在 pymc3 中,我无法使用 Lambda 技巧。这是我的尝试之一:
import numpy as np
import theano.tensor as tt
from pymc3 import Model, Normal, Uniform, Deterministic, sample, NUTS, Metropolis, find_MAP
import scipy
#observed data
T = 10
dt = 0.02
voltage_data_file = 'noise_measured.dat'
voltage_data = np.loadtxt(voltage_data_file)
voltage_data = voltage_data[0:T]
current_data_file = 'current.dat'
current_data = np.loadtxt(current_data_file)
current_data = current_data[0:T]
#functions needed later
def x_inf(V,vx,dvx):
return 0.5*(1 + np.tanh((V - vx)/dvx))
def tau(V,vx_t,dvx_t,tx_0,tx_1):
return tx_0 + 0.5*tx_1*(1 + np.tanh((V- vx_t)/dvx_t))
#Model
NaKL_Model = Model()
with NaKL_Model:
#priors
g_Naa = Uniform('g_Naa',0.0,150.0)
E_Na = Uniform('E_Na',30.0,70.0)
g_K = Uniform('g_K',0.0,150.0)
E_K = Uniform('E_K',-100.0,-50.0)
g_L = Uniform('g_L',0.1,1.0)
E_L = Uniform('E_L',-90.0,-50.0)
vm = Uniform('vm',-60.0,-30.0)
vm_t = Uniform('vm_t',-60.0,-30.0)
dvm = Uniform('dvm',10.0,20.0)
dvm_t = Uniform('dvm_t',10.0,20.0)
tmm_0 = Uniform('tmm_0',0.05,0.25)
tm_1 = Uniform('tm_1',0.1,1.0)
vh = Uniform('vh',-80.0,-40.0)
vh_t = Uniform('vh_t',-80.0,-40.0)
dvh = Uniform('dvh',-30.0,-10.0)
dvh_t = Uniform('dvh_t',-30.0,-10.0)
th_0 = Uniform('th_0',0.5,1.5)
th_1 = Uniform('th_1',5.0,9.0)
vn = Uniform('vn',-70.0,-40.0)
vn_t = Uniform('vn_t',-70.0,-40.0)
dvn = Uniform('dvn',10.0,40.0)
dvn_t = Uniform('dvn_t',10.0,40.0)
tn_0 = Uniform('tn_0',0.5,1.5)
tn_1 = Uniform('tn_1',3.0,7.0)
#Initial Conditions
V_0 = Uniform('V_0',-100.0,50.0)
n_0 = Uniform('n_0',0.0,1.0)
m_0 = Uniform('m_0',0.0,1.0)
h_0 = Uniform('h_0',0.0,1.0)
def HH(i,V_current,n_current,m_current,h_current,g_Naa=g_Naa,E_Na=E_Na,g_K=g_K,E_K=E_K,g_L=g_L,E_L=E_L,vm=vm,vm_t=vm_t,dvm=dvm,dvm_t=dvm_t,tmm_0=tmm_0,tm_1=tm_1,vh=vh,vh_t=vh_t,dvh=dvh,dvh_t=dvh_t,th_0=th_0,th_1=th_1,vn=vn,vn_t=vn_t,dvn=dvn,dvn_t=dvn_t,tn_0=tn_0,tn_1=tn_1):
V_new = V_current + dt*(g_L*(E_L - V_current) + g_K*n_current**4*(E_K - V_current) + g_Naa*m_current**3*h_current*(E_Na - V_current) + current_data[i])

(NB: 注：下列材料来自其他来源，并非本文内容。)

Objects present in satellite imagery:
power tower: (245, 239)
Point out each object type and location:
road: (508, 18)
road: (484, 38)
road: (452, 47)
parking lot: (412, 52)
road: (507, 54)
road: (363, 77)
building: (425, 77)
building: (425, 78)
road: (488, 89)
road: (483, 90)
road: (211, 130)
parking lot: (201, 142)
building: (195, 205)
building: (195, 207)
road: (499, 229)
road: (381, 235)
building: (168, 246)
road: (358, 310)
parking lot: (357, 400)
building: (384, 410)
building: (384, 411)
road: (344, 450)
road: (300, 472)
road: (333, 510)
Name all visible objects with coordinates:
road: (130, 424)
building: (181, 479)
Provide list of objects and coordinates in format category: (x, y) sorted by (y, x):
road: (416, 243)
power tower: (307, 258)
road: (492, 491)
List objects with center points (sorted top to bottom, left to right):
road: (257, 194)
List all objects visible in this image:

n_new = n_current + dt*(x_inf(V_current,vn,dvn)-n_current)/tau(V_current,vn_t,dvn_t,tn_0,tn_1)
m_new = m_current + dt*(x_inf(V_current,vm,dvm)-m_current)/tau(V_current,vm_t,dvm_t,tmm_0,tm_1)

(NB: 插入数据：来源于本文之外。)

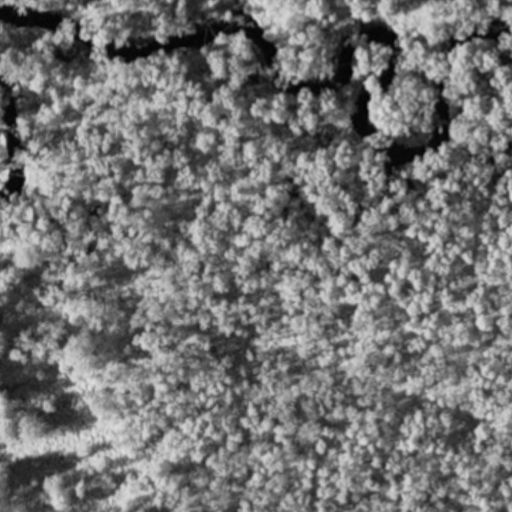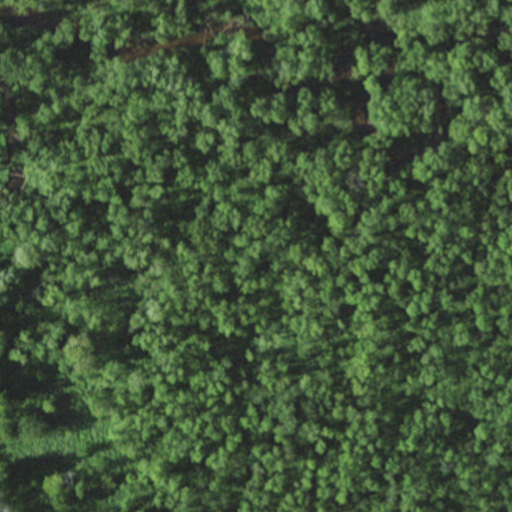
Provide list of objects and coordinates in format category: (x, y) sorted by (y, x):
river: (288, 79)
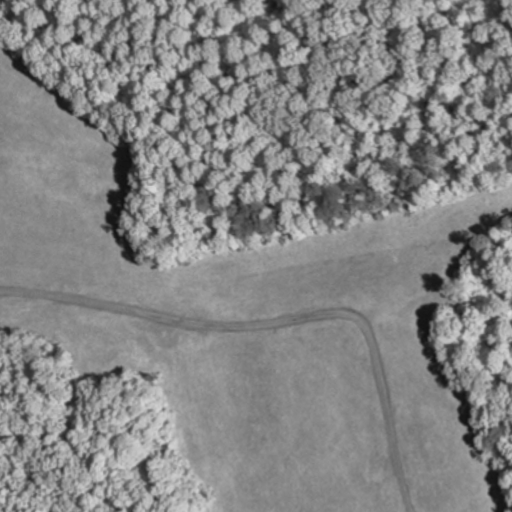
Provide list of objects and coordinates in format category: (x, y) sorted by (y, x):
road: (284, 316)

h_new = h_current + dt*(x_inf(V_current,vh,dvh)-h_current)/tau(V_current,vh_t,dvh_t,th_0,th_1)
return V_new,n_new,m_new,h_new
V_state = [V_0]
n_state = [n_0]
m_state = [m_0]
h_state = [h_0]
#A = [Normal('A0',mu=V_0,tau=2.0,observed = voltage_data[0])]
for i in range(1,T):
V_state.append(Deterministic('V' + str(i), HH(i-1,V_state[i-1],n_state[i-1],m_state[i-1],h_state[i-1])[0]))
n_state.append(Deterministic('V' + str(i), HH(i-1,V_state[i-1],n_state[i-1],m_state[i-1],h_state[i-1])[1]))
m_state.append(Deterministic('V' + str(i), HH(i-1,V_state[i-1],n_state[i-1],m_state[i-1],h_state[i-1])[2]))
h_state.append(Deterministic('V' + str(i), HH(i-1,V_state[i-1],n_state[i-1],m_state[i-1],h_state[i-1])[3]))
#A.append(Normal('A' + str(i),mu=V_state[i],sd=2.0,observed = voltage_data[0]))
A = Normal('A',mu=V_state,sd=2.0,observed = voltage_data)
start = find_MAP()
#step = NUTS(scaling=start)
step = Metropolis(start=start)
trace = sample(100,step)
我在这些论坛上看到的唯一另一个例子是:PyMC3 中的简单动态模型
但是,这无助于回答我的问题,因为那里提出的解决方案都不起作用。我的解决方案也不起作用 - 我没有收到错误,但是当我运行脚本时,采样似乎永远不会开始。无论如何,我的解决方案似乎效率低下,因为我必须运行 python for 循环来定义所有确定性分布。我不确定 pymc3 是否能够识别我将它们全部放入纯 python 列表的方式。如果我的函数 HH() 可以返回一个 numpy 数组或某种 theano 对象,那可能会有所帮助。但我不知道如何实现它。